Obama is, admittedly, way ahead of the game in terms of campaign technology. Bloomberg looks at Obama’s latest gambit in the technology field – microlistening.
It’s the equivalent of your supporters in a local campaign telling you what’s going on with specific neighbors so you know how to adjust your voter and fundraising list – the goal is to mind for donors and swing voters.
St. Clair and his team are creating tools to connect with people properly. For example, disenchanted voters are wooed, not hit up for money. They call it microlistening.
O’Reilly coined the term microlistening when he met with campaign officials and heard what they were trying to do. They are parsing constituent concerns in fine detail. It’s easy to generate a lot of data and miss the point so, if done right, the work is more valuable than any poll, strategists say.
It comes down to data — collecting voter information, synthesizing it and making use of it most effectively. The data comes from conversations on the ground and behavioral patterns on the website. Analysts may try to determine how to best target a voter who gives $5 to participate in a raffle to have dinner with the president versus $5 during a Republican debate.

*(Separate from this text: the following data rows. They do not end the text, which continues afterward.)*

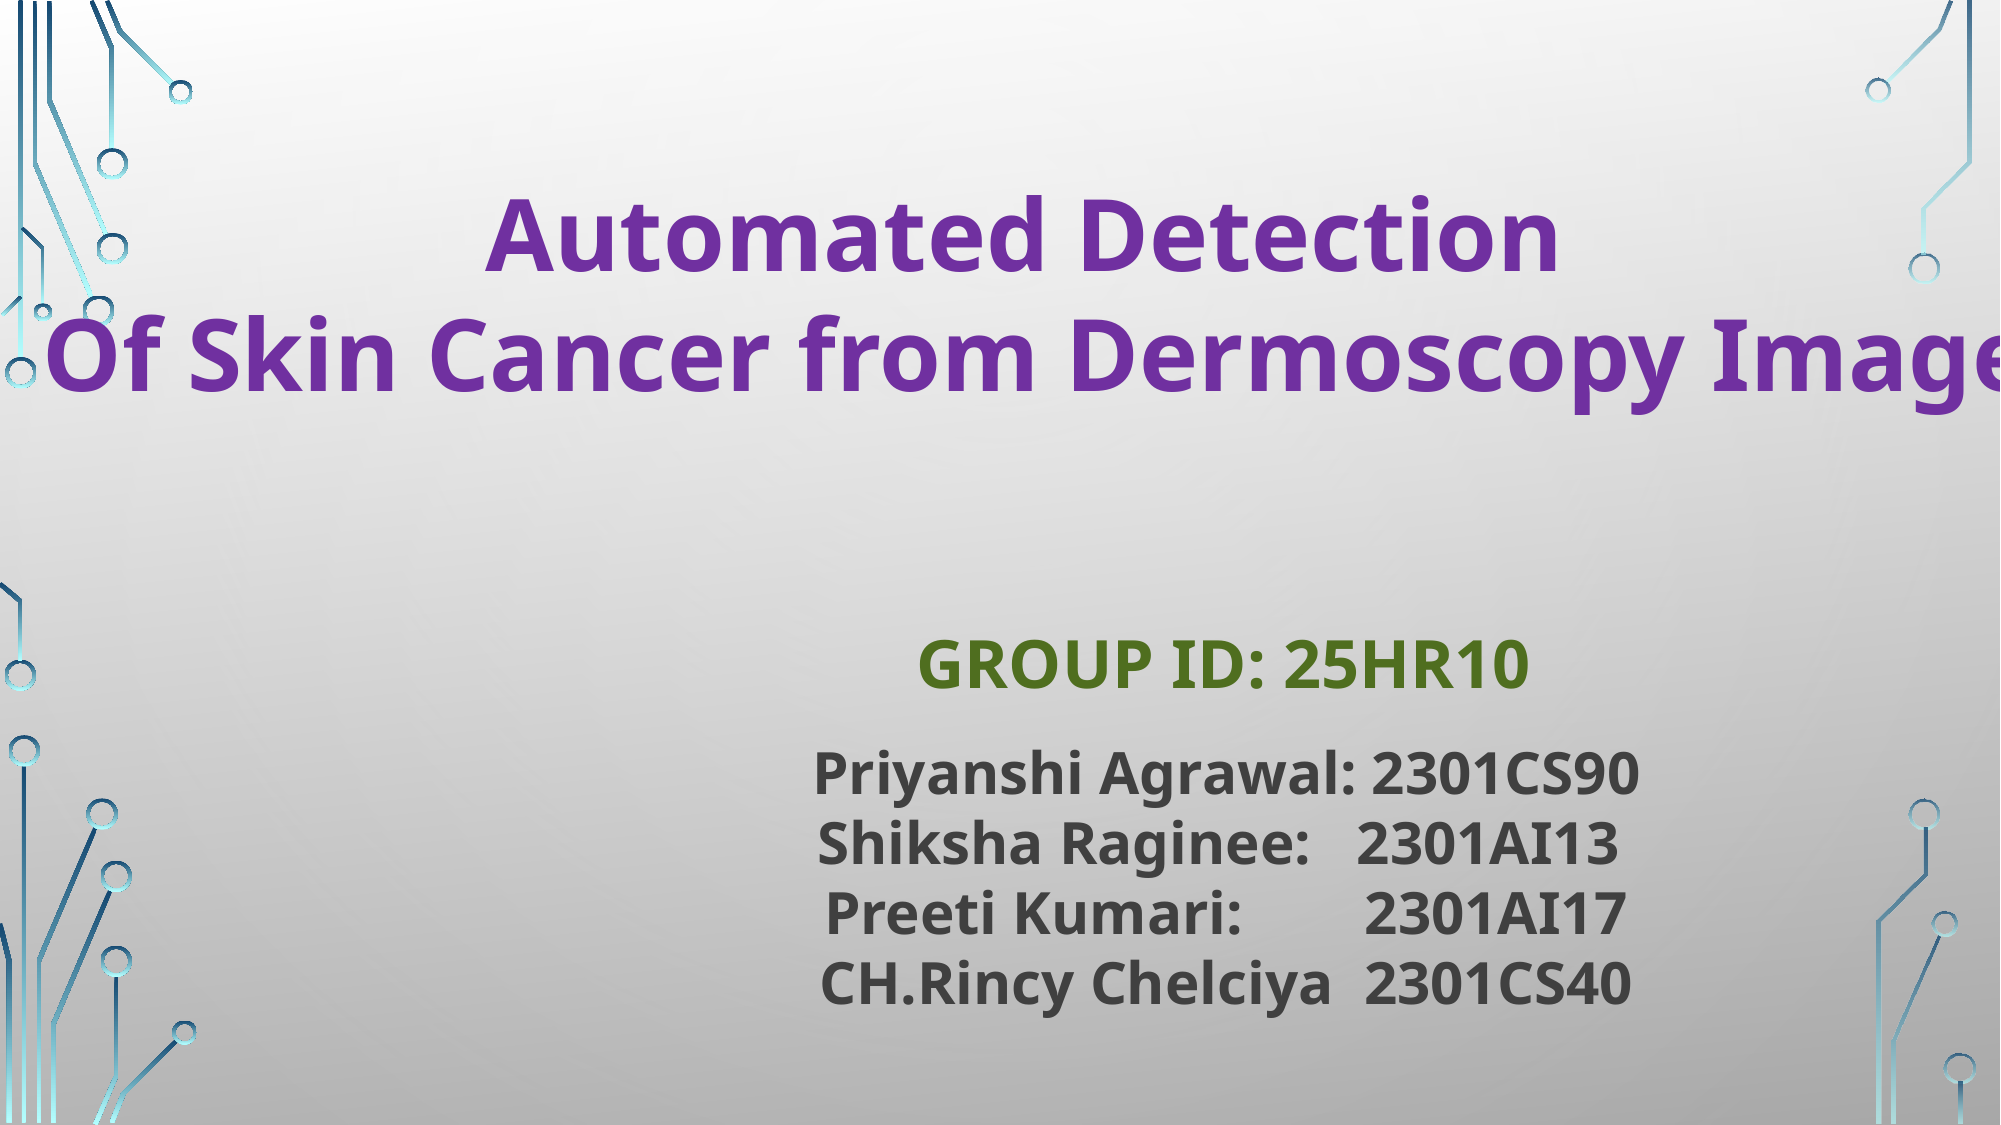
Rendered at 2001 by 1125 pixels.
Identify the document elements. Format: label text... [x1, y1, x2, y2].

text_box Priyanshi Agrawal: 2301CS90 Shiksha Raginee: 2301AI13 Preeti Kumari: 2301AI17 CH.Rincy Chelciya 2301CS40 [437, 728, 2000, 1024]
text_box Automated Detection Of Skin Cancer from Dermoscopy Image [0, 163, 2000, 419]
text_box GROUP ID: 25HR10 [581, 613, 1867, 709]
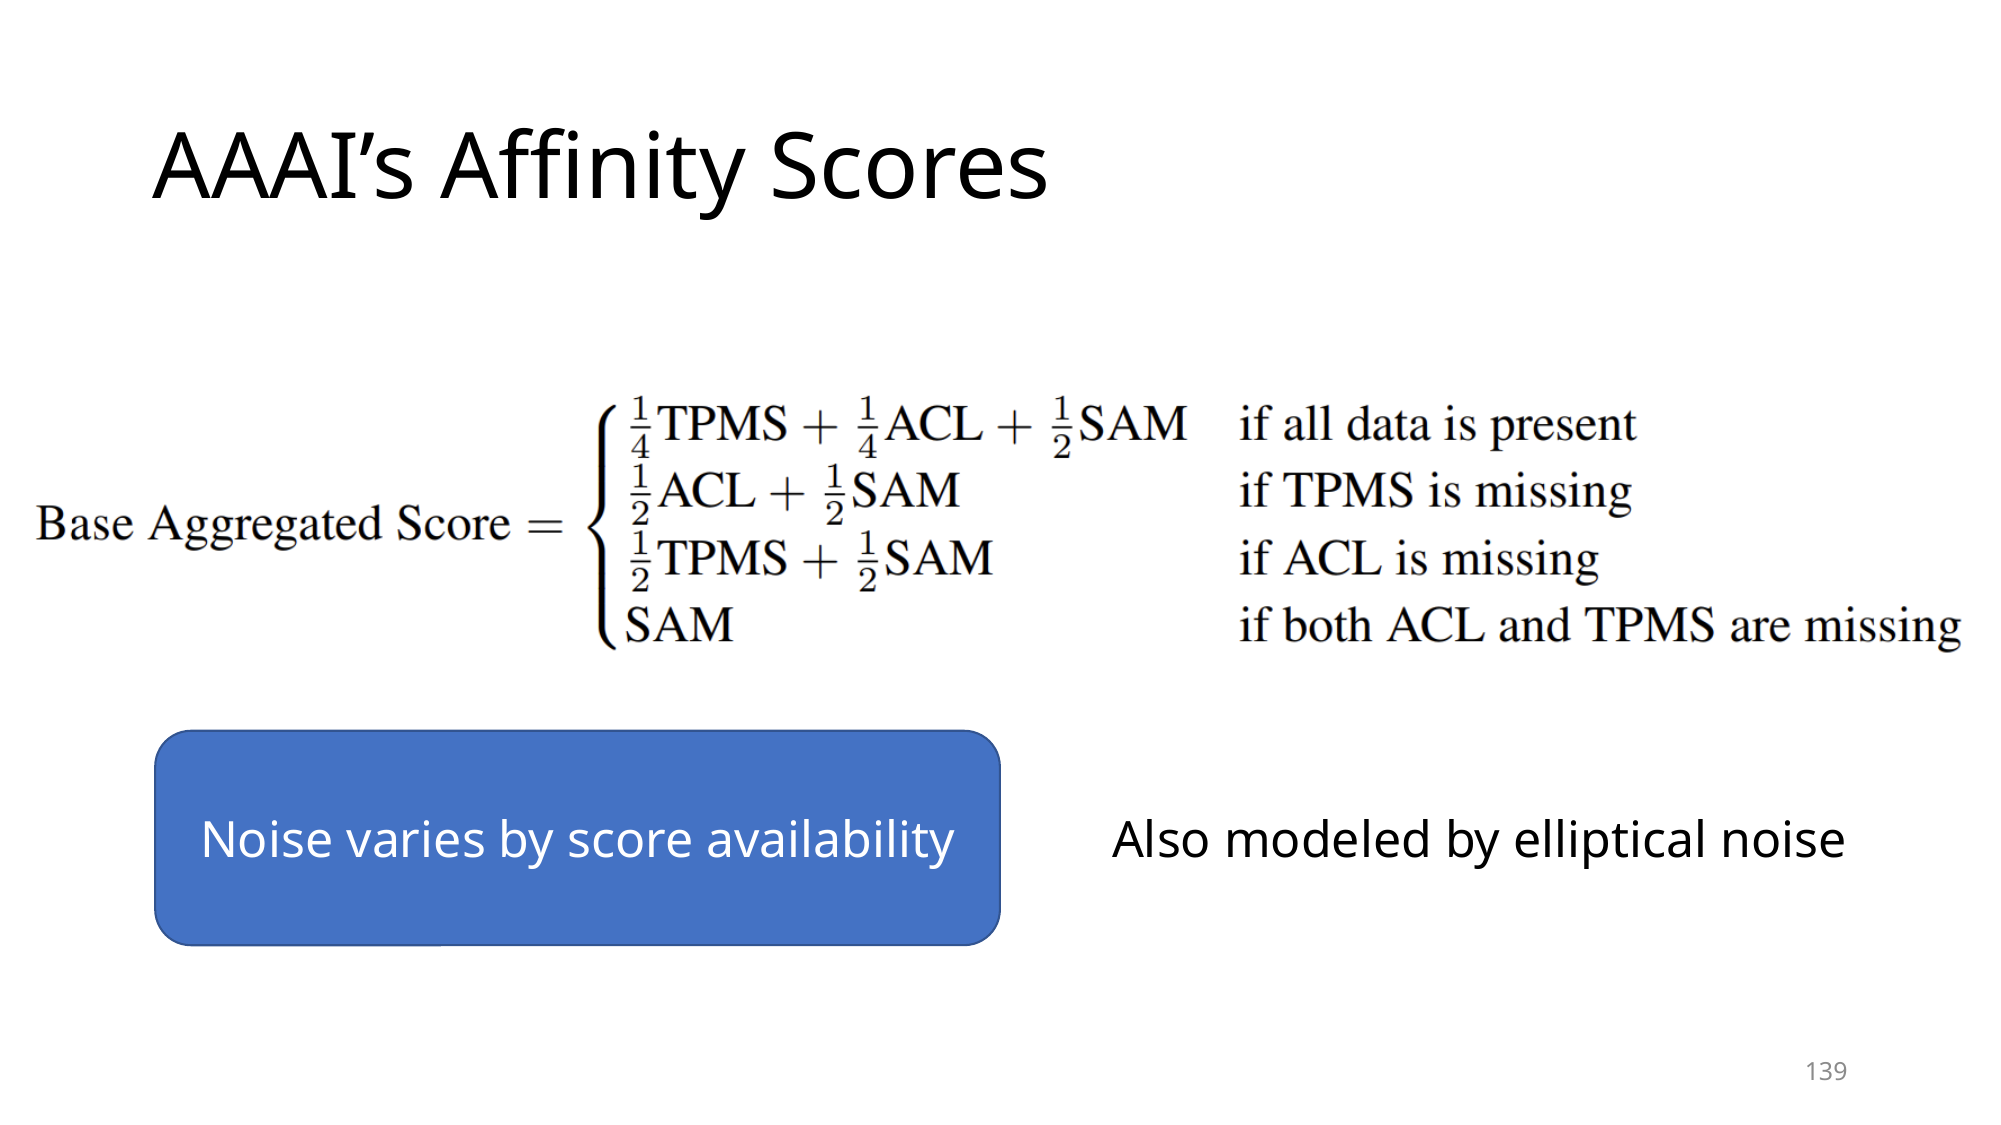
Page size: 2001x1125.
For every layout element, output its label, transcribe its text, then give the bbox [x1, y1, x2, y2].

title AAAI’s Affinity Scores [137, 59, 1863, 278]
picture [0, 380, 2000, 682]
text_box Also modeled by elliptical noise [1097, 800, 1863, 875]
slide_number 139 [1412, 1042, 1863, 1103]
text_box Noise varies by score availability [154, 729, 1001, 947]
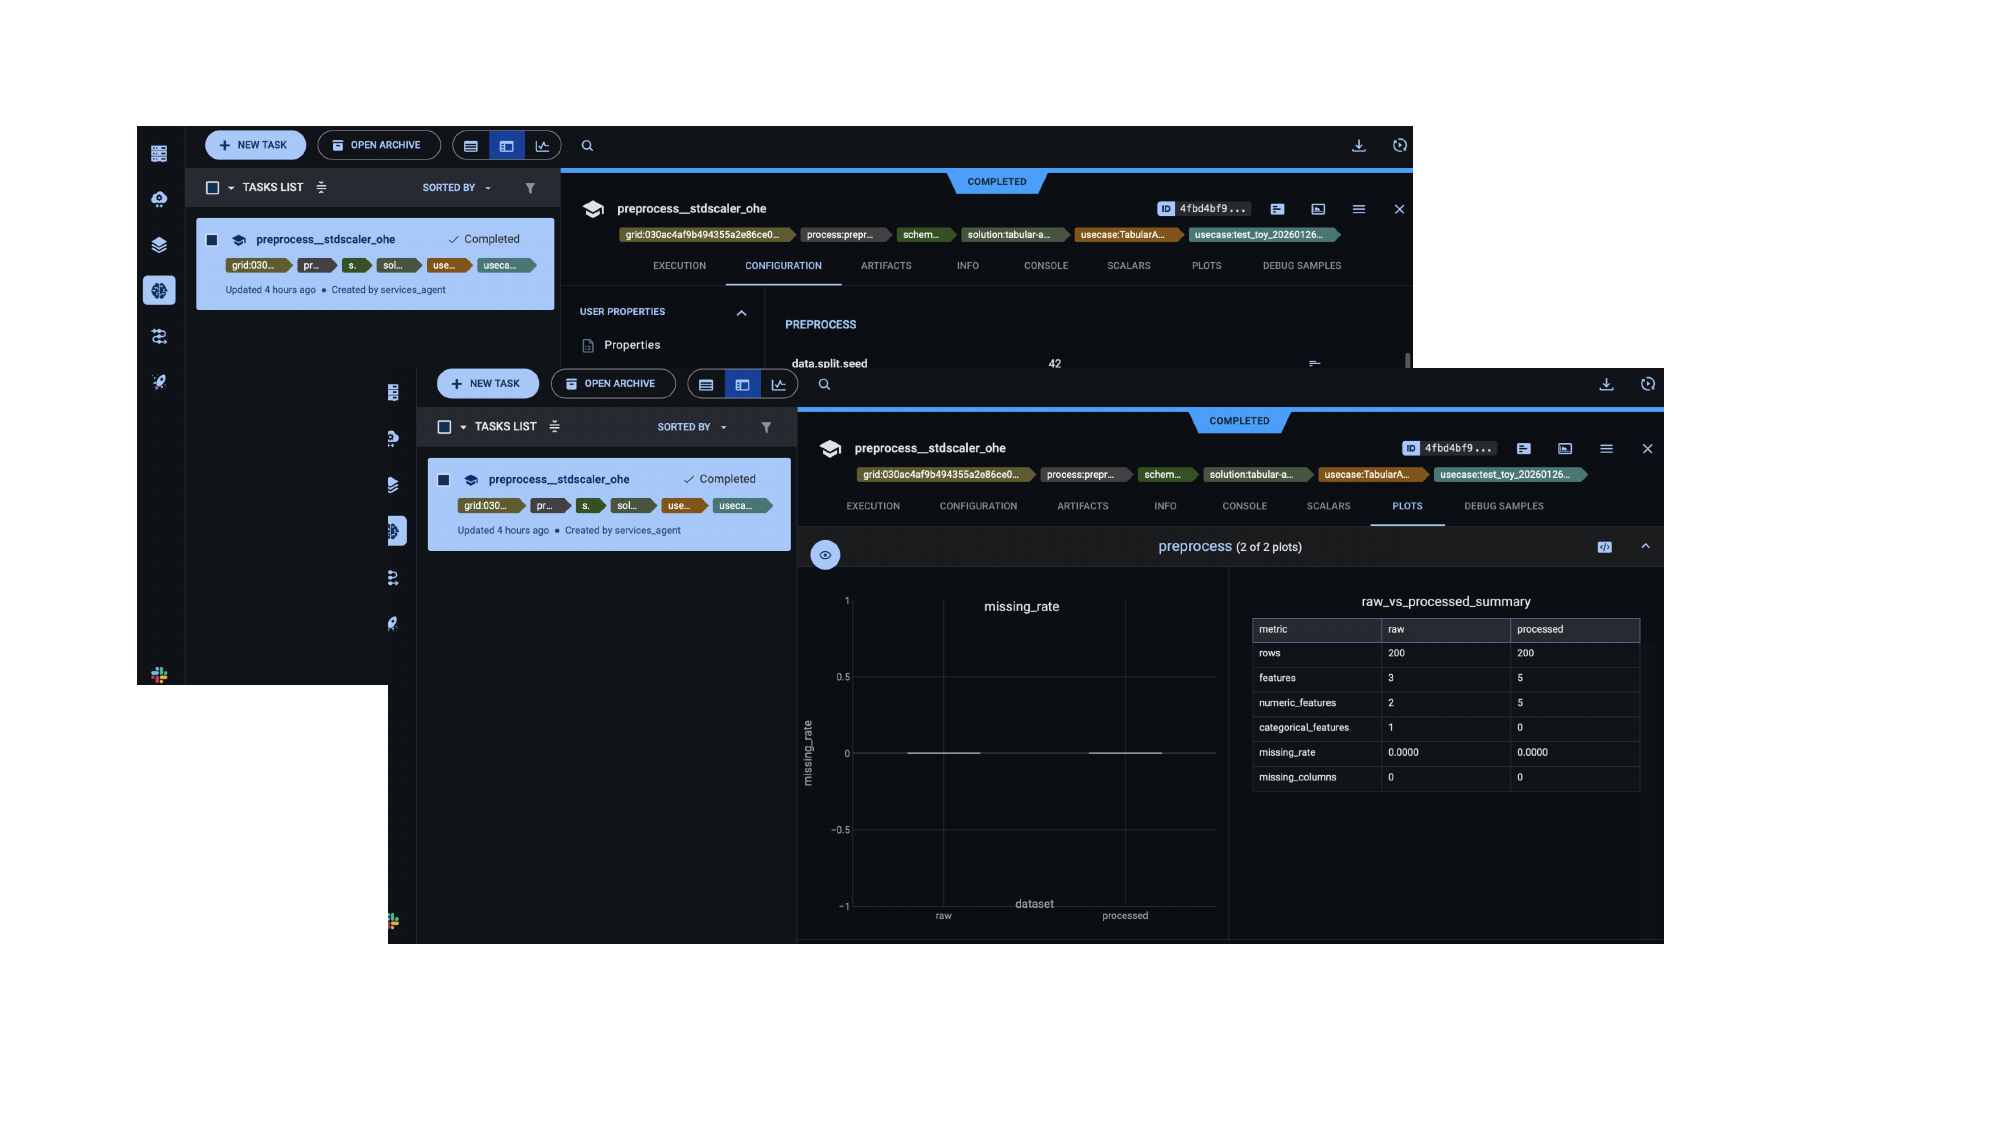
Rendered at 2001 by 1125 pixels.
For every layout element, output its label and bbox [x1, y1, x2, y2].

picture [137, 126, 1664, 944]
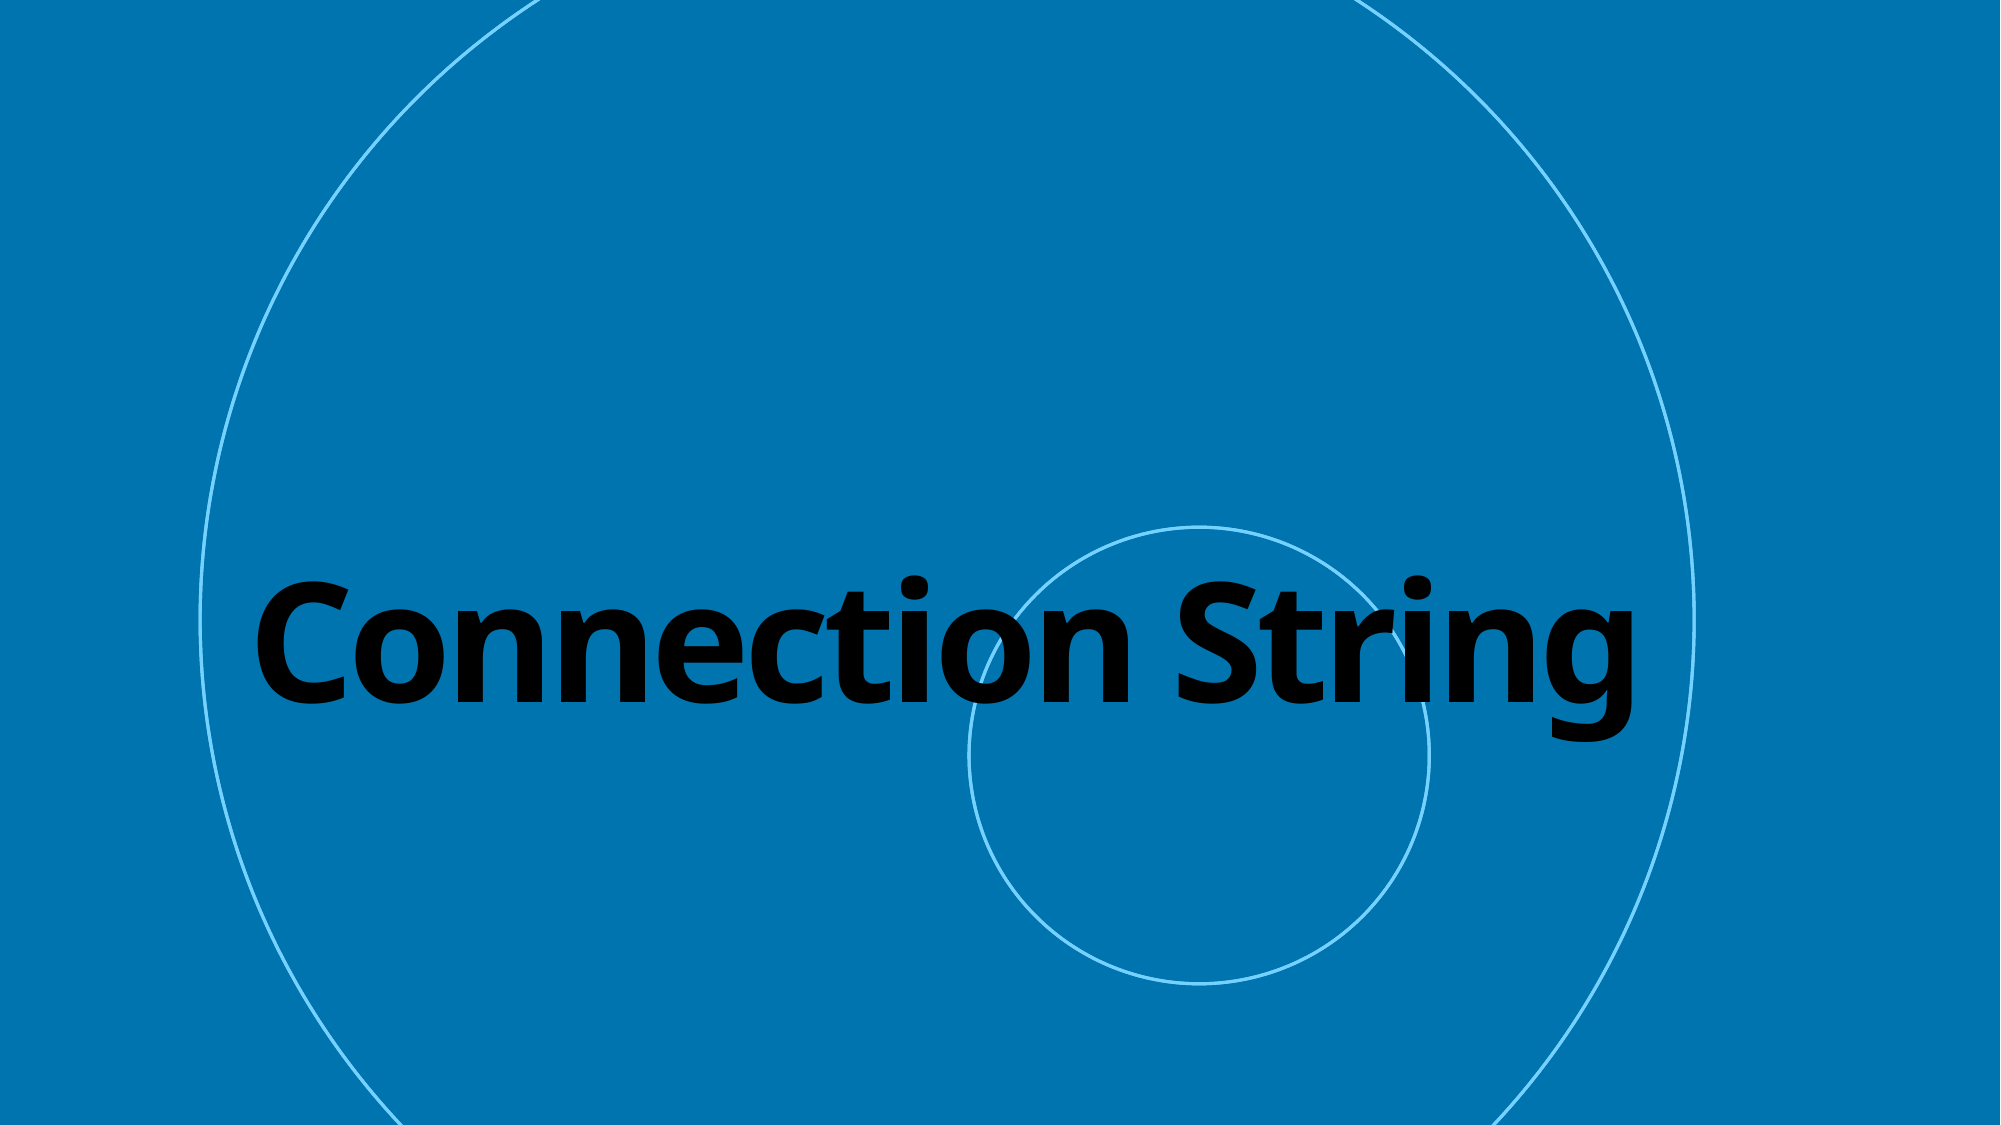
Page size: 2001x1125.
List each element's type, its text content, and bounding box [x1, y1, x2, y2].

title Connection String [200, 549, 1695, 747]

If a supporter tells the campaign that a neighbor who voted for Obama in 2008, lost his job, is frustrated with the president’s handling of the economy and is now undecided, the most important distillation of that information may be that sending someone out to ask for a donation could cost Obama that vote.
Here’s the drawback though – it may be for nothing if the economy tanks:
To be sure, no amount of technological sophistication may be enough for Obama to overcome stubbornly high unemployment, which his administration forecasts will be above 8 percent next year. Since World War II, no U.S. president has won re-election with a jobless rate above 6 percent, with the exception of Ronald Reagan, who faced 7.2 percent unemployment on Election Day in 1984.